── SUPPLIED DATA
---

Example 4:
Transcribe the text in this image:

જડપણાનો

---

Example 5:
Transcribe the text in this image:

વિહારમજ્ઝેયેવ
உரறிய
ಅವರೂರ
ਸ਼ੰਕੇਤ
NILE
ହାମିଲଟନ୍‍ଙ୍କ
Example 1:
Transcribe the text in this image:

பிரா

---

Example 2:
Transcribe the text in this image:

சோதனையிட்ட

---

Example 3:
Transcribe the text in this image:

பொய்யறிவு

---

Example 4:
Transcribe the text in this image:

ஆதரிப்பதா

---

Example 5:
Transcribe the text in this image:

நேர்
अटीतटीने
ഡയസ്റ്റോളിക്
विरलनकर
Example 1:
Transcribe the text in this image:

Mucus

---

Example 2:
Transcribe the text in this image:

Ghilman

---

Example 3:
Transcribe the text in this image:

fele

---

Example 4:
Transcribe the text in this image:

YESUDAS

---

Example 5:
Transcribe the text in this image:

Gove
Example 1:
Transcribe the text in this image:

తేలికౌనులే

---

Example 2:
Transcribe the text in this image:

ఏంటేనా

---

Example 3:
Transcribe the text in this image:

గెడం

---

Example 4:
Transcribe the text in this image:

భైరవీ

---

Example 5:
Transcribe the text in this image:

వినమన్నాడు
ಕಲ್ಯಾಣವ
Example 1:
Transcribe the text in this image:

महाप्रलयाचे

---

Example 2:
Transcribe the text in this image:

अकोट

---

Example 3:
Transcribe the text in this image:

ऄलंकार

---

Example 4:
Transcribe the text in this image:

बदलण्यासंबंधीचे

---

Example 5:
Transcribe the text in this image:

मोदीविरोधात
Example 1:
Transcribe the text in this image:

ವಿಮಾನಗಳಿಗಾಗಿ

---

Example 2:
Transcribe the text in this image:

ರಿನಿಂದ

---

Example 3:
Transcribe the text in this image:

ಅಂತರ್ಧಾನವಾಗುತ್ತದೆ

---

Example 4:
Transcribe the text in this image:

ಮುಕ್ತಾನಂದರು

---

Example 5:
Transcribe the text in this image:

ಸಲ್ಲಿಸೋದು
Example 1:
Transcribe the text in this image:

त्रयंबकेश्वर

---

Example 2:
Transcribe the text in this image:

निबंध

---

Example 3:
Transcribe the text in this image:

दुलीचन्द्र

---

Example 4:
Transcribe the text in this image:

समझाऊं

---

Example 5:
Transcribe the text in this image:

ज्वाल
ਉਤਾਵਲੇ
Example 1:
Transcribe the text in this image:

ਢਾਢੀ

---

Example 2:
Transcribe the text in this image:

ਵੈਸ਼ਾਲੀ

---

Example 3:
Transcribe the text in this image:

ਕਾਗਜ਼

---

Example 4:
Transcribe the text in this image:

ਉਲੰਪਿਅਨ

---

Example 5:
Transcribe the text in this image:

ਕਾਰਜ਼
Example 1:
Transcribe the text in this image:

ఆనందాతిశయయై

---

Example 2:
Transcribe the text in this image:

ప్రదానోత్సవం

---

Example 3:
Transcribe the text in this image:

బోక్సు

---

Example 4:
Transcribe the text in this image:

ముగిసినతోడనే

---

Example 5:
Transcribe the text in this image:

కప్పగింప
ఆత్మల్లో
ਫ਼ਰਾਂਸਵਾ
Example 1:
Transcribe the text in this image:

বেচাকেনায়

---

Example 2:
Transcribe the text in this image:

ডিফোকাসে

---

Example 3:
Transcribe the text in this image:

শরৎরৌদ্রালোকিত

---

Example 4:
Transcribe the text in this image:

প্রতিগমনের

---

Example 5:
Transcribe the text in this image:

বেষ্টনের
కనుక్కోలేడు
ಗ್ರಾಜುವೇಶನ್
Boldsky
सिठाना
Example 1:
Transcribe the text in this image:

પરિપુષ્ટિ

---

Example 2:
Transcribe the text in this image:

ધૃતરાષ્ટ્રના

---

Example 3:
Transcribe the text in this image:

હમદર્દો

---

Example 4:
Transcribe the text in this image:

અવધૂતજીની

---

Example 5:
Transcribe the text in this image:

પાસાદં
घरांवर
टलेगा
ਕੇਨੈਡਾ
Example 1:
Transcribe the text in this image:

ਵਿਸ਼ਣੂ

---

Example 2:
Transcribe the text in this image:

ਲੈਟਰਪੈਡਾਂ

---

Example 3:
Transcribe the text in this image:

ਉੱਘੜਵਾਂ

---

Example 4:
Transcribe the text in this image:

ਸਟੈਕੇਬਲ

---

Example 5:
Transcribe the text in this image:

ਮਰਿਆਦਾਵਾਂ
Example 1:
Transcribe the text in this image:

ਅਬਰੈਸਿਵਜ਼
────
• [DIRECTIONS]: The complete listing above is to be output again exactly.

• [REPLY TO THE EXERCISE]:
---

Example 4:
Transcribe the text in this image:

જડપણાનો

---

Example 5:
Transcribe the text in this image:

વિહારમજ્ઝેયેવ
உரறிய
ಅವರೂರ
ਸ਼ੰਕੇਤ
NILE
ହାମିଲଟନ୍‍ଙ୍କ
Example 1:
Transcribe the text in this image:

பிரா

---

Example 2:
Transcribe the text in this image:

சோதனையிட்ட

---

Example 3:
Transcribe the text in this image:

பொய்யறிவு

---

Example 4:
Transcribe the text in this image:

ஆதரிப்பதா

---

Example 5:
Transcribe the text in this image:

நேர்
अटीतटीने
ഡയസ്റ്റോളിക്
विरलनकर
Example 1:
Transcribe the text in this image:

Mucus

---

Example 2:
Transcribe the text in this image:

Ghilman

---

Example 3:
Transcribe the text in this image:

fele

---

Example 4:
Transcribe the text in this image:

YESUDAS

---

Example 5:
Transcribe the text in this image:

Gove
Example 1:
Transcribe the text in this image:

తేలికౌనులే

---

Example 2:
Transcribe the text in this image:

ఏంటేనా

---

Example 3:
Transcribe the text in this image:

గెడం

---

Example 4:
Transcribe the text in this image:

భైరవీ

---

Example 5:
Transcribe the text in this image:

వినమన్నాడు
ಕಲ್ಯಾಣವ
Example 1:
Transcribe the text in this image:

महाप्रलयाचे

---

Example 2:
Transcribe the text in this image:

अकोट

---

Example 3:
Transcribe the text in this image:

ऄलंकार

---

Example 4:
Transcribe the text in this image:

बदलण्यासंबंधीचे

---

Example 5:
Transcribe the text in this image:

मोदीविरोधात
Example 1:
Transcribe the text in this image:

ವಿಮಾನಗಳಿಗಾಗಿ

---

Example 2:
Transcribe the text in this image:

ರಿನಿಂದ

---

Example 3:
Transcribe the text in this image:

ಅಂತರ್ಧಾನವಾಗುತ್ತದೆ

---

Example 4:
Transcribe the text in this image:

ಮುಕ್ತಾನಂದರು

---

Example 5:
Transcribe the text in this image:

ಸಲ್ಲಿಸೋದು
Example 1:
Transcribe the text in this image:

त्रयंबकेश्वर

---

Example 2:
Transcribe the text in this image:

निबंध

---

Example 3:
Transcribe the text in this image:

दुलीचन्द्र

---

Example 4:
Transcribe the text in this image:

समझाऊं

---

Example 5:
Transcribe the text in this image:

ज्वाल
ਉਤਾਵਲੇ
Example 1:
Transcribe the text in this image:

ਢਾਢੀ

---

Example 2:
Transcribe the text in this image:

ਵੈਸ਼ਾਲੀ

---

Example 3:
Transcribe the text in this image:

ਕਾਗਜ਼

---

Example 4:
Transcribe the text in this image:

ਉਲੰਪਿਅਨ

---

Example 5:
Transcribe the text in this image:

ਕਾਰਜ਼
Example 1:
Transcribe the text in this image:

ఆనందాతిశయయై

---

Example 2:
Transcribe the text in this image:

ప్రదానోత్సవం

---

Example 3:
Transcribe the text in this image:

బోక్సు

---

Example 4:
Transcribe the text in this image:

ముగిసినతోడనే

---

Example 5:
Transcribe the text in this image:

కప్పగింప
ఆత్మల్లో
ਫ਼ਰਾਂਸਵਾ
Example 1:
Transcribe the text in this image:

বেচাকেনায়

---

Example 2:
Transcribe the text in this image:

ডিফোকাসে

---

Example 3:
Transcribe the text in this image:

শরৎরৌদ্রালোকিত

---

Example 4:
Transcribe the text in this image:

প্রতিগমনের

---

Example 5:
Transcribe the text in this image:

বেষ্টনের
కనుక్కోలేడు
ಗ್ರಾಜುವೇಶನ್
Boldsky
सिठाना
Example 1:
Transcribe the text in this image:

પરિપુષ્ટિ

---

Example 2:
Transcribe the text in this image:

ધૃતરાષ્ટ્રના

---

Example 3:
Transcribe the text in this image:

હમદર્દો

---

Example 4:
Transcribe the text in this image:

અવધૂતજીની

---

Example 5:
Transcribe the text in this image:

પાસાદં
घरांवर
टलेगा
ਕੇਨੈਡਾ
Example 1:
Transcribe the text in this image:

ਵਿਸ਼ਣੂ

---

Example 2:
Transcribe the text in this image:

ਲੈਟਰਪੈਡਾਂ

---

Example 3:
Transcribe the text in this image:

ਉੱਘੜਵਾਂ

---

Example 4:
Transcribe the text in this image:

ਸਟੈਕੇਬਲ

---

Example 5:
Transcribe the text in this image:

ਮਰਿਆਦਾਵਾਂ
Example 1:
Transcribe the text in this image:

ਅਬਰੈਸਿਵਜ਼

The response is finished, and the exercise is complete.